The life of a student-athlete can be a very busy one. Getting an understanding of what your schedule may look like can help you determine how busy you may be and how you may be able to balance academics, athletes and a social life.

  • What does a typical week of training look like?
  • During the season, what does a typical travel/competition schedule look like?
  • What are off-season expectations?

Student-athlete life

It is good to get a sense of the school’s culture and social life, which will help you assess what your college experience could look like outside of the classroom and outside of the track or field.

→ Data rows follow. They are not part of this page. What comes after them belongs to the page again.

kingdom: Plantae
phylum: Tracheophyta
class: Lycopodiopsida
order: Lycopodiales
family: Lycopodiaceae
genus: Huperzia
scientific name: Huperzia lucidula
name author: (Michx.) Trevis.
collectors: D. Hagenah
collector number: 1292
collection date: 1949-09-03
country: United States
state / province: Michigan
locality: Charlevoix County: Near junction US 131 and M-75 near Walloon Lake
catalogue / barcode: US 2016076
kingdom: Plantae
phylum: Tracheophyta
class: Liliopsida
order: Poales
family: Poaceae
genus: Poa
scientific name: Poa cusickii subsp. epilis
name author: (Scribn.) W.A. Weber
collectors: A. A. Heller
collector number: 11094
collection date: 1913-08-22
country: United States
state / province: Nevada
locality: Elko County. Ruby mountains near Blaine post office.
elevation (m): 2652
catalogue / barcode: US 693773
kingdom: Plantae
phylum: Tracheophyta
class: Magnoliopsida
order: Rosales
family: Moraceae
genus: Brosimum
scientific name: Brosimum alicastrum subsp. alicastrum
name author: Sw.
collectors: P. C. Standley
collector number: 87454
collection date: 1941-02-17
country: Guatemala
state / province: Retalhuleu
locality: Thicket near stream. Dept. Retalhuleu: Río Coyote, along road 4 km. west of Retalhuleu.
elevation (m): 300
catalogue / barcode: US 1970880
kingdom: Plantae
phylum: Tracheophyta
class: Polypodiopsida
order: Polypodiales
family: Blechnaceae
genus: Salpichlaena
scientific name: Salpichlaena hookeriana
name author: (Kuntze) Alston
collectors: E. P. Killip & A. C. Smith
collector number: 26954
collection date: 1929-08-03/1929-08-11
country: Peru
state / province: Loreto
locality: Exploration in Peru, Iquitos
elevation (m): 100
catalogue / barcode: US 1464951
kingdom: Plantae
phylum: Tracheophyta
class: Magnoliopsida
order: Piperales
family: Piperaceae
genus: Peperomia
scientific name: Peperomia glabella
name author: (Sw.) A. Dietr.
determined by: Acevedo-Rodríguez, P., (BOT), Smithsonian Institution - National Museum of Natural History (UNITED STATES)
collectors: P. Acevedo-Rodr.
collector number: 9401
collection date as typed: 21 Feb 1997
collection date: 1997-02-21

  • What do athletes tend to get up to on their off days?
  • Is there a camaraderie between varsity athletes?
  • Are there many extracurricular activities that can fit into the busy schedule of a student-athlete?
  • What are the housing options like?

Student-athlete life can vary depending on the college/university to choose to go to. A major factor in this component is school size. Read more about big vs small universities.


There is a timeline when it comes to recruiting and filing up rosters. Having an understanding of a coach's plans will help give you a timeline when making a decision.

  • What is your recruiting timeline?
  • What are the steps taken in the recruiting process with your program?
  • How should I handle the admissions process?
  • Is the SAT or ACT preferred?

Wondering if you need to take the SAT or ACT exam? Read more about standardized tests.

As you can see there are a lot of questions that can be asked in order to help you make the most informed decision possible. Keep in mind that all these questions don’t need to be asked in one sitting. Take the time to build a relationship with a coach through writing emails, taking a few phone calls, even meeting them face-to-face during a campus visit. A coach wants to know what makes you stand out from the rest, so they use these conversations to get a better sense of you, your communication skills, your maturity, your drive, and your goals.